Pues bien, “El amor, aunque nada tenga de
operación intelectual, se parece al razonamiento en que no nace en seco y, por
decirlo así, a nihilo, sino que tiene su fuente psíquica en las calidades del
objeto amado”(12).
El amor no es un acto irracional, porque el enamorado siente que está
justificado, que hay un por qué en el que se fundamenta. Incluso si se
padeciese un error, quizás por hallarse ante un espejismo, y el sentimiento del
enamorado se hubiera dirigido, engañado, hacia alguien no amable, el caso es
que, mientras exista, lo hará bajo esa condición de estar justificado.
Así pues, podríamos entender que el amor no es un
sentimiento estrictamente racional, si reducimos este carácter a solo lo que se
mueve entre conceptos.

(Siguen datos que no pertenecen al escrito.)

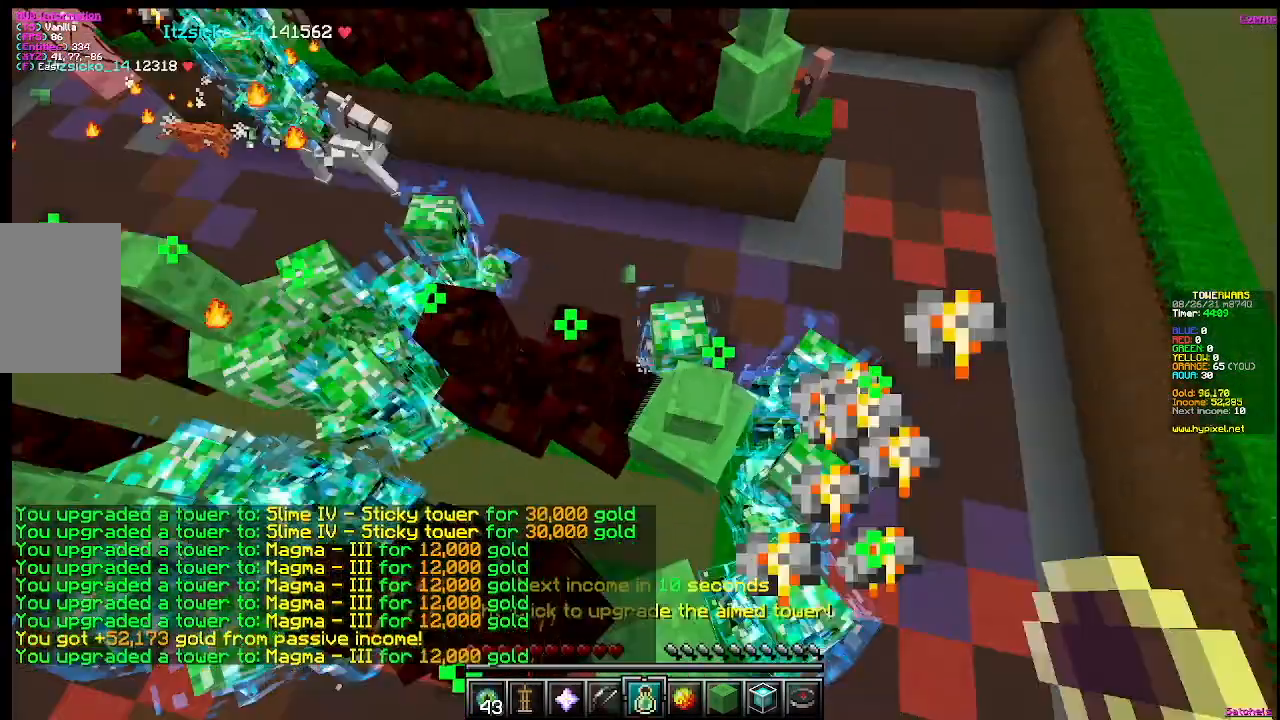
{"keys": [], "mouse": ["right"], "events": [[17, "d", "up"], [484, "mouse_right", "down"]]}
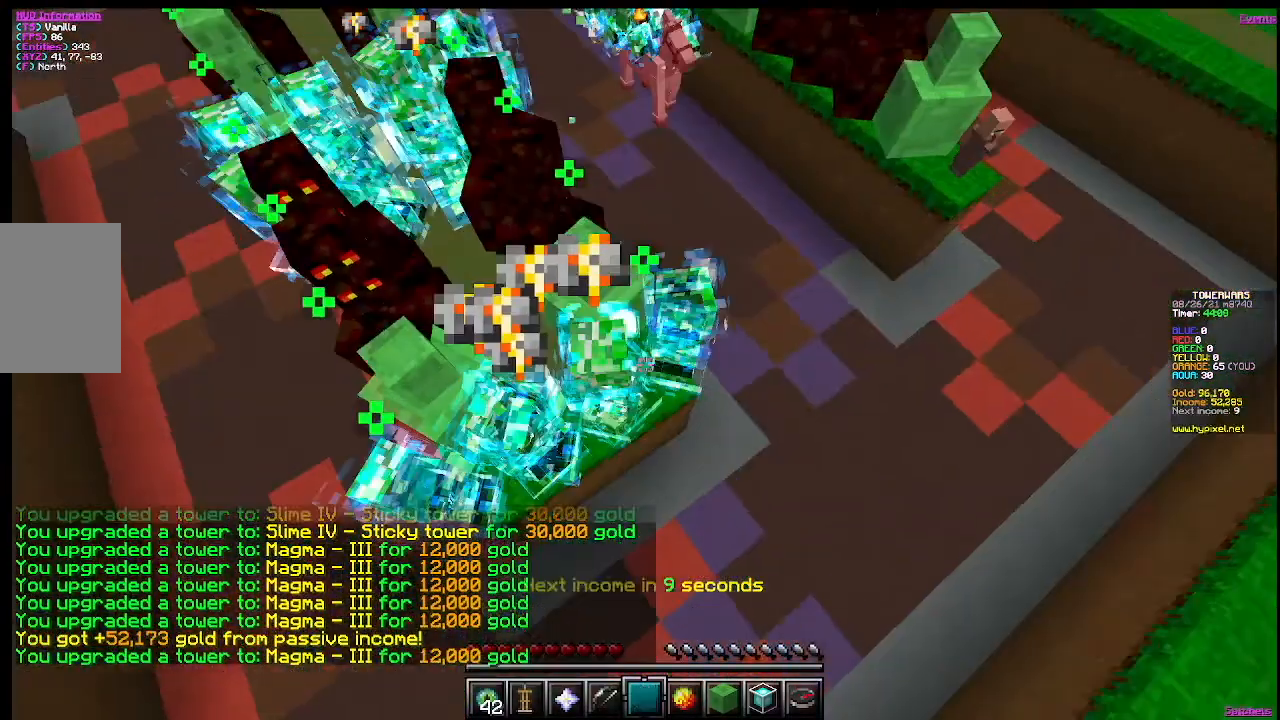
{"keys": [], "mouse": [], "events": [[234, "mouse_right", "up"]]}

Pero lo que no cabe decir es que se trate de un
sentimiento ciego e ilógico. “A mi
juicio, todo amor normal tiene sentido, está bien fundado en sí mismo y es, en
consecuencia, logoide”(13),
y quien lo siente sabe que está justificado, que tiene razones para estarlo. Que
a menudo se entienda lo contrario y se piense que, no solo el amor sino el
universo en general, se mueve por automatismos mecánicos ciegos y carentes de
sentido, cuyos engranajes nos empujan arbitrariamente sin ningún por qué ni
justificación, es solo una de las perversiones en las que se ha instalado el
espíritu de esta época.
[1] “Para
una psicología del hombre interesante”, O. C. Tº 4, p. 471.
[2] “Para
una psicología del hombre interesante”, O. C. Tº 4, p. 471.
[3] “Para
una psicología del hombre interesante”, O. C. Tº 4, p. 472.
[4] “Para
una psicología del hombre interesante”, O. C. Tº 4, p. 472.
[5] “Para
una psicología del hombre interesante”, O. C. Tº 4, p. 473.
[6] “Para
una psicología del hombre interesante”, O. C. Tº 4, p. 475.
[7] “Para
una psicología del hombre interesante”, O. C. Tº 4, p. 477.
[8] “Para
una psicología del hombre interesante”, O. C. Tº 4, p. 477.
[9] “Para
una psicología del hombre interesante”, O. C. Tº 4, p. 478, nota.
[10] “Para
una psicología del hombre interesante”, O. C. Tº 4, p. 478.
[11] “Para
una psicología del hombre interesante”, O. C. Tº 4, p. 479.
[12] “Para
una psicología del hombre interesante”, O. C. Tº 4, p. 479.
[13] “Para
una psicología del hombre interesante”, O. C. Tº 4, p. 479.